The Far Side of the Stars by David Drake

There was another pause. The Goldenfels’ signals compartment was separate from the bridge. The hatch had remained closed while the inspectors boarded above Todos Santos, so Adele had only her imagination and the speaker’s tone from which to picture her opposite number: a little angry, a little worried; frowning because now he must relay uncertainty to a superior officer who expects merely assurance that they have the correct target for their missiles.

“Citizen Mundy, hold one,” the voice said. “Do not break contact or it’ll be the worse for you! Over.”

There was a longer pause. Adele took a deep breath and became aware that she was the center of attention. Concerned spacers had enforced a ten-foot circle about her by shoving people back with their weapons; they glanced at her. The nervously angry Klimovs glared at her from the other side of the spacers. Puzzled natives watched her and the Sissies do unintelligible things. And Daniel Leary, holding the data unit more steadily than any terrified slave could’ve managed, smiled engagingly through the hologram at her.

“I think they’re trying to learn what the Earth Diamond is,” Adele said. Her first syllables were croaks, because her throat was very dry. “It’ll take them longer than it did me, but a vessel like that—”

A spy ship.

“—will have a data bank with enough of a description to make them believe me. Then—”

“Citizen Mundy,” a different voice said through Adele’s commo helmet. “We will be setting down after the next orbit. We’ll invite the owners and officers of your ship aboard ours for a banquet. See to it that you come with them. Goldenfels out.”

Adele cleared her throat. She smiled at Daniel, knowing that her expression was wan compared to his.

“Then,” she concluded, “we’ll figure something else out.”

“I think I already have,” said Daniel, who’d smiled even more broadly when he heard the final orders from the Goldenfels.

CHAPTER 19

There was seating for twenty at the Goldenfels’ banquet table. The compartment was austere—it was ordinarily the petty officers’ mess, the lieutenant to Adele’s left had informed her—but the attendants were uniformed and she didn’t recall ever seeing a better wine list, even in the old days when her parents were entertaining the rich and powerful of Cinnabar.
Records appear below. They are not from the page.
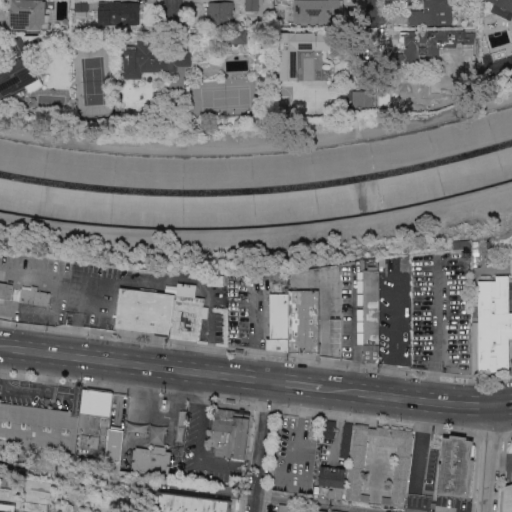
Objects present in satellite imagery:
road: (173, 1)
building: (503, 3)
building: (250, 5)
building: (253, 5)
road: (374, 5)
building: (82, 7)
building: (500, 8)
building: (319, 11)
building: (218, 12)
building: (315, 12)
building: (117, 13)
building: (119, 13)
building: (220, 13)
building: (430, 13)
building: (432, 13)
building: (26, 14)
building: (28, 15)
building: (234, 37)
building: (235, 37)
building: (432, 44)
building: (434, 45)
building: (300, 49)
building: (304, 55)
building: (152, 59)
building: (153, 59)
building: (496, 64)
building: (19, 65)
building: (20, 66)
building: (461, 76)
building: (387, 95)
building: (361, 98)
building: (364, 98)
building: (383, 100)
road: (257, 144)
river: (258, 189)
road: (257, 236)
building: (462, 245)
building: (383, 262)
building: (328, 272)
road: (157, 276)
building: (216, 280)
building: (5, 290)
building: (6, 290)
building: (17, 294)
building: (32, 297)
building: (35, 297)
building: (303, 308)
building: (163, 310)
building: (160, 311)
building: (296, 311)
building: (369, 314)
road: (44, 315)
building: (371, 315)
building: (278, 322)
building: (494, 323)
building: (492, 324)
road: (437, 330)
road: (255, 333)
road: (353, 334)
road: (324, 336)
road: (393, 336)
road: (255, 351)
road: (134, 364)
road: (295, 385)
road: (127, 388)
road: (416, 400)
road: (266, 407)
building: (92, 416)
road: (378, 421)
building: (56, 422)
road: (201, 425)
building: (39, 426)
building: (315, 428)
building: (327, 429)
building: (330, 429)
building: (228, 433)
building: (230, 433)
road: (490, 434)
road: (507, 436)
building: (344, 439)
building: (347, 440)
building: (112, 444)
building: (114, 444)
road: (261, 447)
road: (489, 458)
building: (148, 459)
building: (152, 460)
building: (379, 462)
building: (380, 463)
building: (454, 466)
building: (456, 467)
road: (236, 468)
building: (331, 481)
building: (333, 481)
road: (283, 496)
building: (506, 497)
building: (508, 498)
building: (188, 503)
building: (190, 503)
building: (433, 505)
building: (0, 507)
building: (281, 508)
building: (284, 508)
building: (8, 509)
building: (3, 511)
building: (319, 511)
“How did you come to your present position, Mistress?” the lieutenant asked politely. His fingers played with his wine glass but his eyes were on her with the intensity of a bird of prey. His name was Greiner, the Goldenfels’ Signals Officer. His was the voice she’d talked to four hours earlier.

Adele snorted. “Necessity,” she said. “My father was in shipping and lost everything to Cinnabar privateers. What do you think? Did you suppose I like working for unlettered boobs from Novy Sverdlovsk? Though the woman isn’t so bad, for a farmer.”

She glanced past Greiner toward the head of the table, pretending to be concerned that she might be overheard but too resentful to keep a close bridle on her tongue after the second glass of wine. Adele was playing a part, but it was an easy one: any one of a score of the pupils she’d studied with at the Academic Collections would do for a model. Given the way the recent war had gone—the reference to Cinnabar privateers was perfectly believable—she suspected that several of them were trading on their education to stave off poverty instead of living as cultured dilettantes as they’d expected.

The same thing had happened to Adele, of course; but a little earlier, and the result of the Three Circles Conspiracy rather than war. The worst trouble she’d had in being the librarian to the Elector of Kostroma wasn’t the pay or even the conditions; it was quite simply that nobody really cared about the things an educated person knew and did. Her presence had been only a bauble for the Elector to dangle in front of other vulgarians.

Oh, yes; Adele Mundy understood the feelings of a resentful savant working for wealthy Philistines. . . .

“And yet it appears most of your yacht’s crew come from Cinnabar,” Greiner said. “Don’t you find that very difficult, given your background?”

“If it were my yacht,” Adele said with a trace of asperity that wasn’t feigned, “then you’d have a right to be puzzled. As it is, I find the situation less difficult than starvation—which was the only choice on offer.”